> WHAT IS REQUIRED: Retype the source text of every item below character for character, leaving the pictures out of your answer.

+ + +

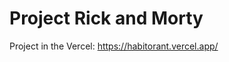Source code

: # Project Rick and Morty

<p>Project in the Vercel: <a href="https://habitorant.vercel.app/" >https://habitorant.vercel.app/</a></p>
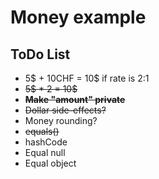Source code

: # Money example

## ToDo List

* 5$ + 10CHF = 10$ if rate is 2:1
* ~~5$ * 2 = 10$~~
* **~~Make "amount" private~~**
* ~~Dollar side-effects?~~  
* Money rounding?
* ~~equals()~~
* hashCode
* Equal null
* Equal object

+ + +

> ANSWER AREA:
Source code

: # Project Rick and Morty

<p>Project in the Vercel: <a href="https://habitorant.vercel.app/" >https://habitorant.vercel.app/</a></p>
Source code

: # Money example

## ToDo List

* 5$ + 10CHF = 10$ if rate is 2:1
* ~~5$ * 2 = 10$~~
* **~~Make "amount" private~~**
* ~~Dollar side-effects?~~  
* Money rounding?
* ~~equals()~~
* hashCode
* Equal null
* Equal object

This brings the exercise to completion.